Segundo Alonso, Canadá e Valência serão "provas de fogo" para Ferrari

Espanhol explica por que o Circuito da Catalunha não é mais o único parâmetro para determinar competitividade dos carros

Alonso é o atual líder do campeonato

 

É ponto pacífico na F-1 que a pista de Barcelona favorece o melhor carro do grid. Mas, mesmo que a Ferrari tenha tido um ótimo desempenho no GP da Espanha, quando Fernando Alonso foi segundo colocado, isso não serviu para o bicampeão se convencer de que o F2012 é forte o bastante para lutar pelo título. O motivo: cada vez o calendário tem circuitos com características diferentes dos tradicionais traçados de alta velocidade.

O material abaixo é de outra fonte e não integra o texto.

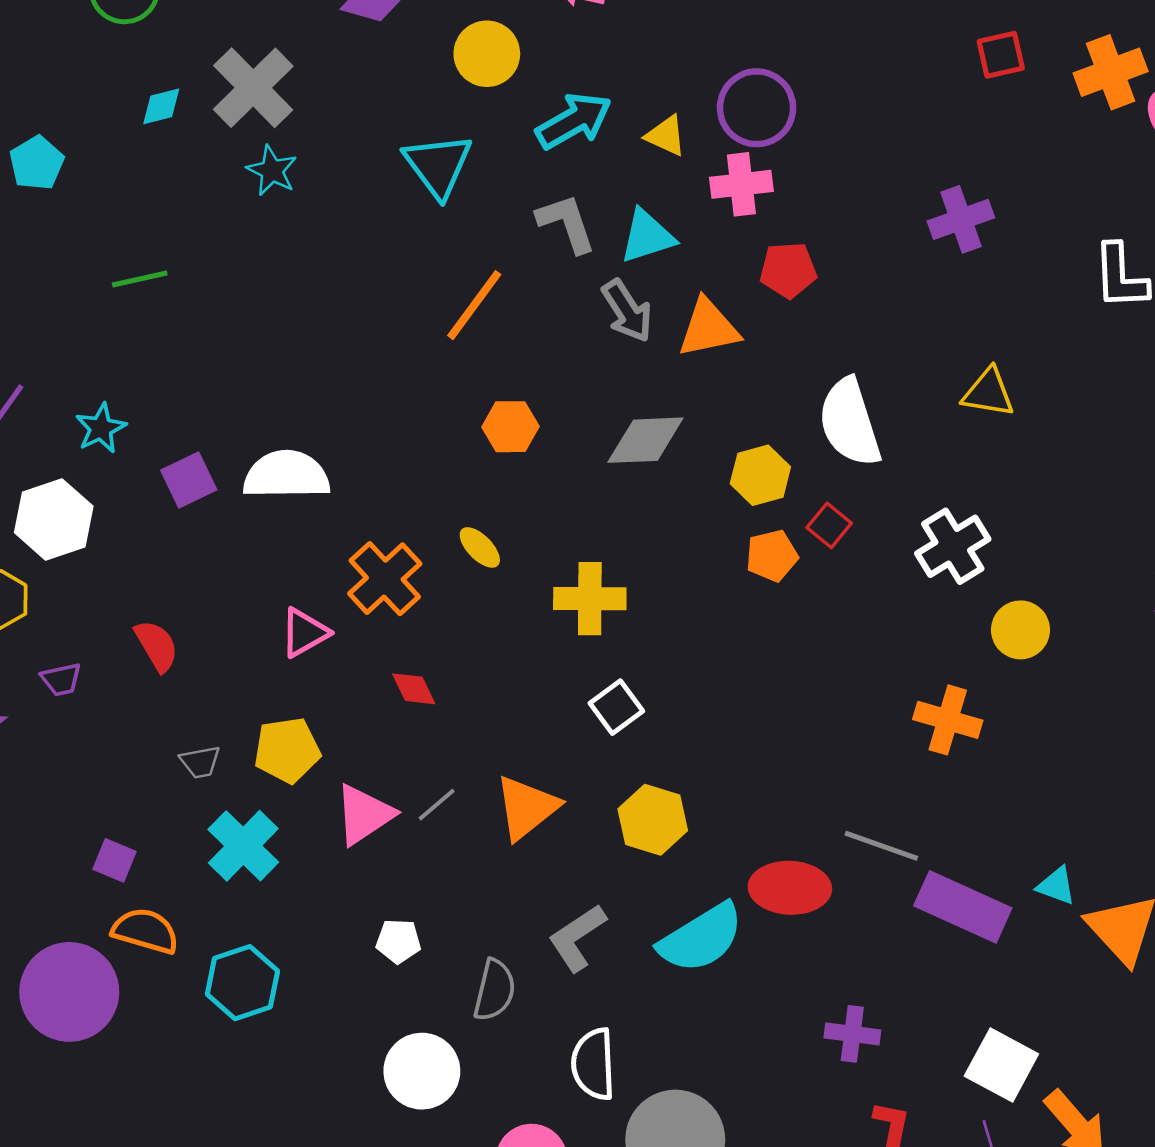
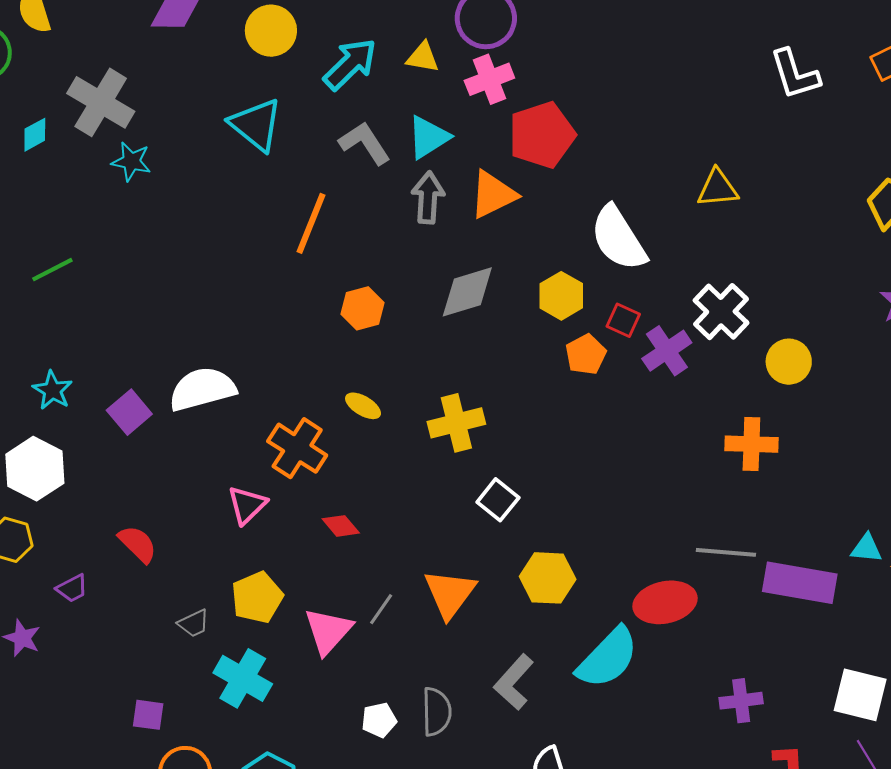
purple cross: (961, 219) -> (667, 351), moved
red pentagon: (788, 270) -> (542, 135), size x1.5
gray arrow: (627, 311) -> (428, 198), turned -129
gray semicircle: (495, 990) -> (436, 712), moved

“Barcelona é muito de aerodinâmica e curvas rápidas. Quem vai bem lá com certeza andará bem em outros circuitos. Agora, com a nova F-1 e os traçados mais recentes, como Bahrein, Abu Dhabi, Coreia e Índia, há vários com retas longas e curvas lentas. Por isso, Barcelona não é mais o único ponto de referência. Serve para pistas como Spa, Silverstone e talvez Nurburgring, aqueles mais tradicionais”, explicou Alonso.

Por isso, o espanhol considera as duas próximas provas, em Montreal e o GP da Europa, como cruciais para suas pretensões no campeonato. Se a Ferrari for bem nas curvas de alta de Barcelona, nas retas canadenses e nos trechos sinuosos de Valência, entra de vez na luta pelo título.

“Canadá e Valência são duas boas provas de fogo para nós. São dois circuitos em que são importantes dois fatores que foram nossos problemas no início do ano: tração e velocidade de reta. Só assim podemos confirmar que o carro melhorou.”